ASX still looking for the sweet spot
Market trading statistics for the first seven weeks of the ASX's new financial year confirm that the market rally is not yet super-charging its earnings.
A strong second half helped the group boost operating revenue by 1.1 per cent to $617.4 million in the year to June, and underlying net profit edged up by 0.6 per cent, to $348.2 million.
The crucial question, however, is whether the rally in trading activity that carried the ASX into positive territory will continue, and the latest trading figures don't provide an answer.
Operating revenue fell by 3.3 per cent in the first half compared with a year earlier and then rose by 5.8 per cent in the second half. Cash equities market revenue fell by 18 per cent in the first half and rose by 3.8 per cent in the second half, and derivatives market revenue fell by 2.3 per cent in the first half and rose by a solid 11.7 per cent in the second half. Information services revenue staged a similar second-half rally.
ASX chief executive Elmer Funke Kupper says that in the first seven weeks of the new financial year, trading in the sharemarket has averaged $3.8 billion a day, up 7.7 per cent on the same period a year ago.

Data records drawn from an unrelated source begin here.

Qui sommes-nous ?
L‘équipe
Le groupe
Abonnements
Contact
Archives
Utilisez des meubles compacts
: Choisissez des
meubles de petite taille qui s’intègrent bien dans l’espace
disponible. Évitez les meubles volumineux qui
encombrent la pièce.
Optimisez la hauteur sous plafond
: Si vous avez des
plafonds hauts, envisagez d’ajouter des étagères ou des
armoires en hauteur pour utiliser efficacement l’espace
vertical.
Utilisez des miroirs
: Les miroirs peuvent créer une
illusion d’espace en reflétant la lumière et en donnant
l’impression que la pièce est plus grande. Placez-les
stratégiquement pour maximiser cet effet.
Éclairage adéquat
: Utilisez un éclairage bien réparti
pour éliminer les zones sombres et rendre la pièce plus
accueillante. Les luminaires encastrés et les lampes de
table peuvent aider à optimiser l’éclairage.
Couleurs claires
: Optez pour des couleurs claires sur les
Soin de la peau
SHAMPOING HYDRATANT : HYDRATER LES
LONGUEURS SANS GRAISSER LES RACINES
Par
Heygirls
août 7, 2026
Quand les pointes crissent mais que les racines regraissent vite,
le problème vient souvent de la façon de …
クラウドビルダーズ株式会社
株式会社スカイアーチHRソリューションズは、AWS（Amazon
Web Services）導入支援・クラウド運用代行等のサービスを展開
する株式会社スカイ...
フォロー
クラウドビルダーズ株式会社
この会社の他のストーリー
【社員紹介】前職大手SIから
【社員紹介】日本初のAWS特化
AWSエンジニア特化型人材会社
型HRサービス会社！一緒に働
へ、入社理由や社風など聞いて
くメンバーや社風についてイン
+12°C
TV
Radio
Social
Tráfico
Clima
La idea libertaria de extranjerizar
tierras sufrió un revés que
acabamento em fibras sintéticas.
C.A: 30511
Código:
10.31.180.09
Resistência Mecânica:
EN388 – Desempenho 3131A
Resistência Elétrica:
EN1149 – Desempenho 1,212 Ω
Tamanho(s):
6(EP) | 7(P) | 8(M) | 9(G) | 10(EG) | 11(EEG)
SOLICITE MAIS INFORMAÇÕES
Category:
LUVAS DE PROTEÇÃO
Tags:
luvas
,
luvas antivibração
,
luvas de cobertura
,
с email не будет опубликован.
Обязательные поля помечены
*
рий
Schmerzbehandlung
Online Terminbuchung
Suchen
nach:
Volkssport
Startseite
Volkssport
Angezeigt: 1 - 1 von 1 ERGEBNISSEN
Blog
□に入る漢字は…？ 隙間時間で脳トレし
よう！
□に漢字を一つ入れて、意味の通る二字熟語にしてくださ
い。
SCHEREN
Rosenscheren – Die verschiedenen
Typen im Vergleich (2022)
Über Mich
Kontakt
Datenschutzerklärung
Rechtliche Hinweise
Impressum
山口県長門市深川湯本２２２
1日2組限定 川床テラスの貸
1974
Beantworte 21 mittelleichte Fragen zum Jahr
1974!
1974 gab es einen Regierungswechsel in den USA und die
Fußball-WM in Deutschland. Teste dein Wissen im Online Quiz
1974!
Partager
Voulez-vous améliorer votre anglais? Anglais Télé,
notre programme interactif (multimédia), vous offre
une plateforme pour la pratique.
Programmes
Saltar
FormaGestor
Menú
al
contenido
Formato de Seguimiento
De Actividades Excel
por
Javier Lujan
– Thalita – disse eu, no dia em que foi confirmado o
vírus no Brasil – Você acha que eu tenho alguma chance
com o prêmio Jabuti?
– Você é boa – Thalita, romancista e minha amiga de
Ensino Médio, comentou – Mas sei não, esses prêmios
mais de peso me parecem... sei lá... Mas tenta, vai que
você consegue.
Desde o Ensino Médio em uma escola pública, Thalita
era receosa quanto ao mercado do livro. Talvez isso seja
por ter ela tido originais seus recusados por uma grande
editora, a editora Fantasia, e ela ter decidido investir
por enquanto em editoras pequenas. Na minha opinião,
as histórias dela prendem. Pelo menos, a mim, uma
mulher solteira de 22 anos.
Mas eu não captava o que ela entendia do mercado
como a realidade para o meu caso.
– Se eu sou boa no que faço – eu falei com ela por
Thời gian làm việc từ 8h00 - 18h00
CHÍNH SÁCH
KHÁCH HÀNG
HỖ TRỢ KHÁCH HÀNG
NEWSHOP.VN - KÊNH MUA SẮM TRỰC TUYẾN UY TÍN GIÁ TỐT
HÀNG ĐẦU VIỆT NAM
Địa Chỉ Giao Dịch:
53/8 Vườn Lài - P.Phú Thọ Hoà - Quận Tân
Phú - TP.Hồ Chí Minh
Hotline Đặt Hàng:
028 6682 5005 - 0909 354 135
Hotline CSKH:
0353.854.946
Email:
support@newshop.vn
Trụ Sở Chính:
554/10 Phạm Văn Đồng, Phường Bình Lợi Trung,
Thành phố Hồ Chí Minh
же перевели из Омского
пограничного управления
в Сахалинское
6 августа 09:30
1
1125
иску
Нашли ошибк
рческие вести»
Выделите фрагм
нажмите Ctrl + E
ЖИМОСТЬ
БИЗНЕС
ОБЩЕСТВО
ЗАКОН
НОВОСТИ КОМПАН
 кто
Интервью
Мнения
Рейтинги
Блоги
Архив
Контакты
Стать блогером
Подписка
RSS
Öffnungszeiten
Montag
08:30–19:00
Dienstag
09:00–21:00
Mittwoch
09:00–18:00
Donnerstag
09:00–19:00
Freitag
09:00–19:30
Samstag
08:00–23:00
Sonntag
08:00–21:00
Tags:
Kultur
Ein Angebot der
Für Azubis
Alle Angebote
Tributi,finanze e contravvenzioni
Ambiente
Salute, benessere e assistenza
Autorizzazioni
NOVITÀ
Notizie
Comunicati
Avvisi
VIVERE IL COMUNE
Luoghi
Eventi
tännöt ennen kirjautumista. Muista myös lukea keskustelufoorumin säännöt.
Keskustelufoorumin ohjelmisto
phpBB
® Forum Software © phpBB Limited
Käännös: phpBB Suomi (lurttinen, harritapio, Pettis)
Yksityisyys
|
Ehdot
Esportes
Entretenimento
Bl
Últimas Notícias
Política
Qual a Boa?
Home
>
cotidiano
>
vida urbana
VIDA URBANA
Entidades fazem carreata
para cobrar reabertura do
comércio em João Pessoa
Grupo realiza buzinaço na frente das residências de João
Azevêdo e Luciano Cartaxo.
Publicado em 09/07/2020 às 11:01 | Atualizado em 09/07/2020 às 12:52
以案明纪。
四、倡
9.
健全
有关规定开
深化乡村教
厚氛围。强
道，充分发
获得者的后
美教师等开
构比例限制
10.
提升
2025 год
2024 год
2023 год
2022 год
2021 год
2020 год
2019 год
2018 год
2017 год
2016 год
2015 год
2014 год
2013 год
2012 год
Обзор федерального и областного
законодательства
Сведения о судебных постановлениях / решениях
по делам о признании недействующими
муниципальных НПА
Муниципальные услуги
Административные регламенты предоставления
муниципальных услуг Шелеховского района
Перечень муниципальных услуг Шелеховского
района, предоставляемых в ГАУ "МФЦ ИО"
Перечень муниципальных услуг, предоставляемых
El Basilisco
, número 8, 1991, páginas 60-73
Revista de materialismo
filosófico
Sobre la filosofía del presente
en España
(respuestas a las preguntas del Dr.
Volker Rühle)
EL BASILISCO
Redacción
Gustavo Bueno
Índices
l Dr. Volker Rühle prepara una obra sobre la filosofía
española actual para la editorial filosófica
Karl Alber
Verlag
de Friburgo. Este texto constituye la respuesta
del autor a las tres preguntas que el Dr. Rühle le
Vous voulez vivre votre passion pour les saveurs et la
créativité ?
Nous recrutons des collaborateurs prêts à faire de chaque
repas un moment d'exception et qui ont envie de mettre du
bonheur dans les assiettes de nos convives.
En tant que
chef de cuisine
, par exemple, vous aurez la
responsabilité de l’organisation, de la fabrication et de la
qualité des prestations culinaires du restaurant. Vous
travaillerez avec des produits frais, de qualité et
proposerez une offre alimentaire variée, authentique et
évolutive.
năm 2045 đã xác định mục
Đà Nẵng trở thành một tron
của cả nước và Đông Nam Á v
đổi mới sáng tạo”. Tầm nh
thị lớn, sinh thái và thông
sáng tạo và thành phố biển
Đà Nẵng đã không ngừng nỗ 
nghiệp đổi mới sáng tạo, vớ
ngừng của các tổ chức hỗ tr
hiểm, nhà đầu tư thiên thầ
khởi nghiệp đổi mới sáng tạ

An average of 396,682 contracts a day have been traded on the exchange's ASX 24 derivatives market over the same period, 14.9 per cent up.
As Funke Kupper pointed out, however, the 2012-2013 year got off to a very slow start as investors fretted about the possibility of a European sovereign debt meltdown.
The S&P/ASX 200 Index was sitting at 4096 points at the end of June 2012. It was at 4330 points seven weeks later, but had not yet absorbed European Central Bank president Mario Draghi's late-July promise to do "whatever it takes" to defeat bond market attacks in Europe's key financial battlefields, Spain and Italy.
As confidence grew that Draghi could deliver, however, a surge occurred. The index was at 4705 points by the end of 2012, and hit 5220 points in mid-May. It has fallen and recovered again since then, but averaged 4995 points in the June half-year, and is above that now, at 5075.7 points.
The rises in activity that the ASX has reported for the first seven weeks of the new financial year are therefore a bit misleading.
The cash market daily average trading value of $3.8 billion a day in the first seven weeks of the new financial year may be 7.7 per cent up on the same period last year, but it is well below average daily trades of $4.55 billion in the June half. It is also below the average daily trading value of almost $4 billion in the June half of 2009, when the global crisis peaked.
Similarly, the 396,682 derivatives market contracts that ASX handled in the first seven weeks of the new financial year are 14.9 per cent up on the same, weak period last year, but well below the average daily volume of 509,194 contracts in the June half.
Seasonal factors make such comparisons imperfect. The expiration of derivatives at the end of March and June always inflates turnover, for example, as investors roll their exposure into new contracts. There were no rollovers in the first seven weeks of the new year.
Funke Kupper says that market stability has improved after the ructions in May and June when investors realised that America's quantitative easing cash splash was drawing to a close. Signs of a return to growth in Europe mask continuing structural problems in that region, he says, but the US will support all markets if its recovery continues. The trading environment is not brilliant but "feels OK", he says.
It is clear, however, that the market rally that began in earnest in mid-November last year has not translated into a sustained and powerful increase in trading activity, or in floats and follow-on share issues by listed companies. That's true here and overseas.
ASX needs both prices and volumes to lift to be at its best. It is not in that sweet spot yet, and Funke Kupper isn't predicting when it will be.
Fortescue Metals lifted net profit by 12 per cent to $US1.75 billion in the year to June, but it was its decision to declare a 10¢ a share dividend that propelled its shares 4.2 per cent higher on Thursday in a market that fell by a half a per cent.
Fortescue paid interim and final dividends of 4¢ a share in 2011-2012 but suspended payments in the December half after a plunge in the iron ore price forced it into debt renegotiations. It reset its debt and the iron ore price bounced, but there were still brokers predicting no dividend at all for the June half.
Dividend surprise is one of the emerging themes of the profit season. Goldman Sachs noted at the start of this week that the ratio of positive dividend surprises to negative dividend surprises was 2.6 to 1, the highest since 2009 when it began tracking the data.
It is partly a sign of the times: boards know that investors want strong dividend yields. To the extent that it is also a vote of confidence in the future it is welcome, however.